Excuses of indekking?
Wat me trof, was niet alleen de slordigheid van het incident. Juist de toon en inhoud maakten indruk. BNNVARA had mij eerder laten weten dat men het “beter anders had kunnen doen”. Er waren excuses aangeboden. Toch laten de interne mails iets anders zien. Men staat nog steeds achter de eigen werkwijze. Het oordeel van de Ombudsman lijkt vooral te worden gezien als een hinderlijke tik op de vingers.
In plaats van echte reflectie, kiest men blijkbaar voor heronderhandeling. Daardoor krijgen de excuses een procedureel karakter. Ze lijken bedoeld om schade te beperken. Niet om werkelijk verantwoordelijkheid te nemen. En juist dat bevestigt het probleem dat ik eerder beschreef: de machtsongelijkheid tussen redactie en bron. En het gebrek aan verantwoording.
De rol van de Ombudsman verdient bescherming

De Ombudsman is geen rechter, en haar oordeel is niet bindend. Toch maakt juist dat haar positie waardevol. Ze biedt een journalistieke norm buiten juridische kaders. Een spiegel voor publieke redacties. Onafhankelijk. Vasthoudend. En met lef.
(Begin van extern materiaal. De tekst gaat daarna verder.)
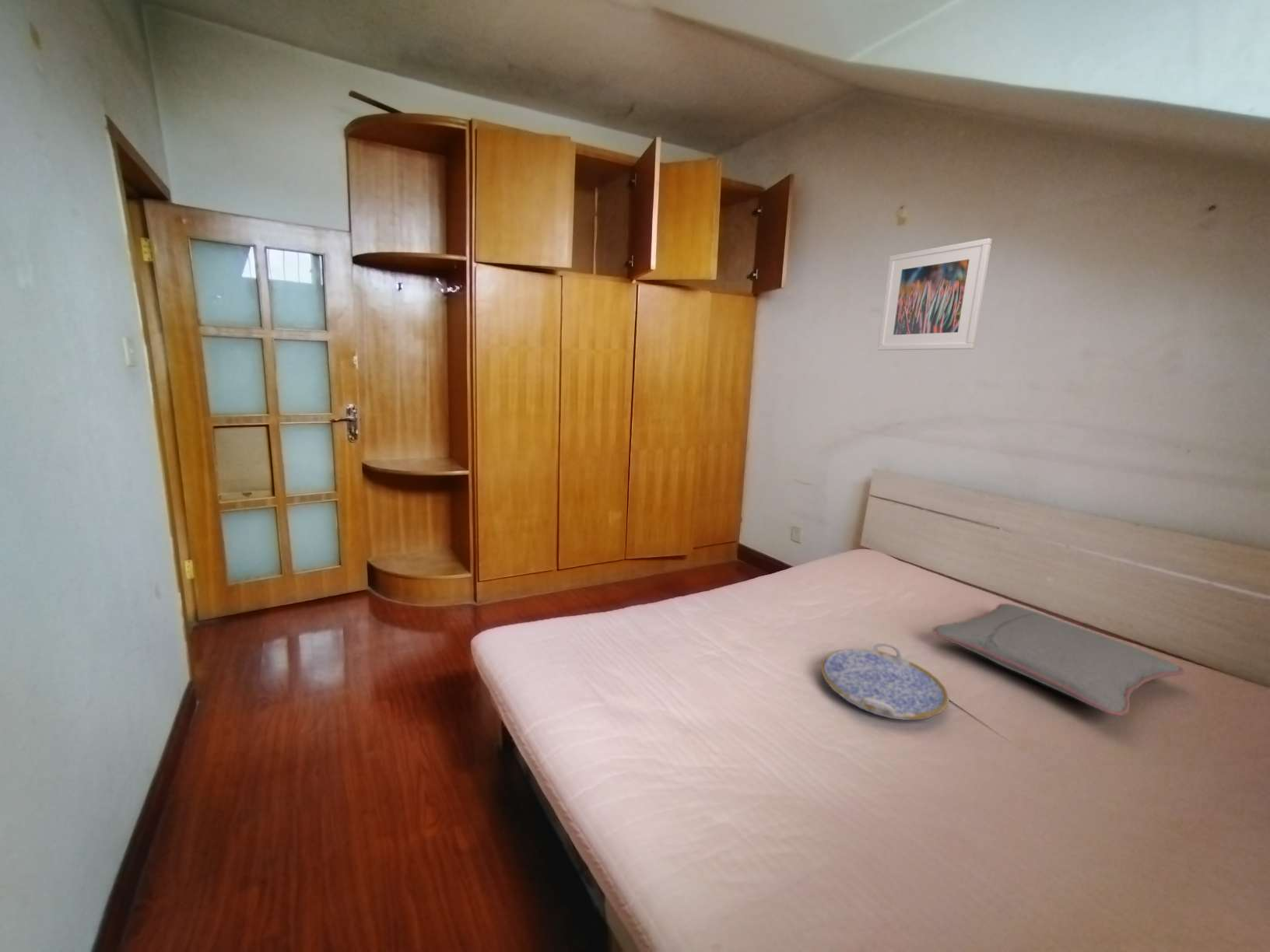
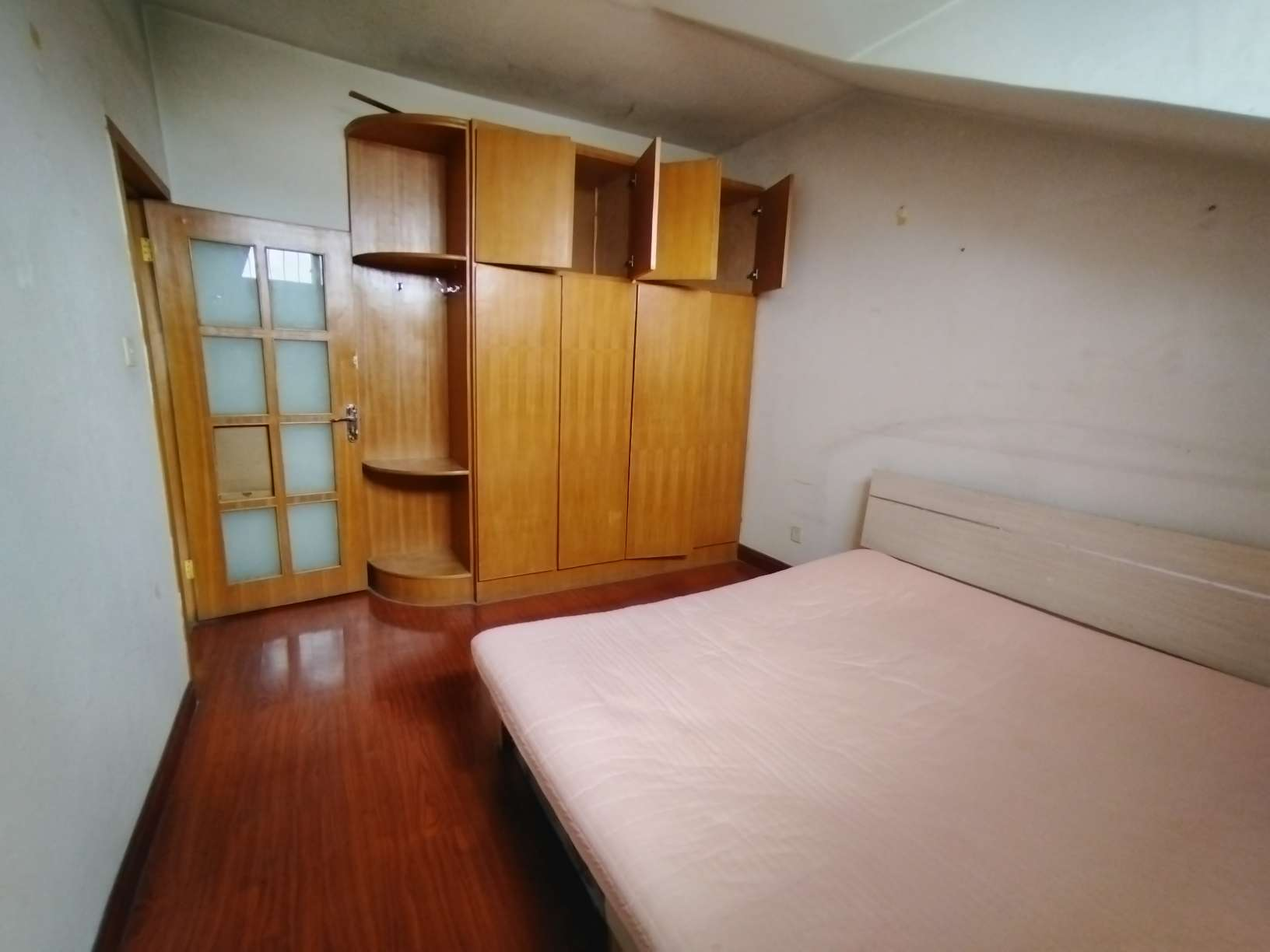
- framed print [877,237,993,351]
- serving tray [820,642,950,721]
- pillow [931,603,1186,716]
Daarom staat haar legitimiteit of valt ze bij de manier waarop redacties omgaan met haar oordeel. Natuurlijk mag daar discussie over zijn. Maar het wordt problematisch als die discussie vooral draait om het afzwakken van de uitkomst. In dat geval wordt de zorgvuldigheid die zij probeert te waarborgen alsnog ondergraven. En dat tast het vertrouwen in publieke journalistiek aan.
En dan de nasleep

Volgens de Ombudsman gaat het overleg met BNNVARA “niet langer over mijn casus”. De focus ligt nu op toekomstige situaties. De excuses zouden oprecht zijn. En het gesprek met de omroep zou moeten zorgen voor duidelijkere richtlijnen.
Toch voelt die scheiding tussen toen en nu voor mij kunstmatig. Mijn zaak is de aanleiding. En ik ben degene die ermee te maken had. Mij vragen om de per ongeluk doorgestuurde mail te negeren, voelt als een verzoek om afstand te doen van iets wat voor mij juist verhelderend was. Namelijk het inzicht dat er intern wel degelijk twijfel en ongemak bestond over wat er gebeurd is.
Ik heb de Ombudsman laten weten dat ik haar rol respecteer. Tegelijk heb ik aangegeven dat de impact op mij en op onze vereniging niet met een formele notitie kan worden afgesloten. Het beschadigde vertrouwen, het beeld dat is blijven hangen, en de energie die het kost om dat recht te zetten — intern en extern — blijven voelbaar. Nog jarenlang.
Hopelijk wordt dat, naast formele reflectie, ook op menselijk niveau meegewogen. Want dit soort ervaringen werkt ontmoedigend. Zeker voor mensen die zich met overtuiging en zonder eigenbelang inzetten voor hun vereniging en het welzijn van hun ras.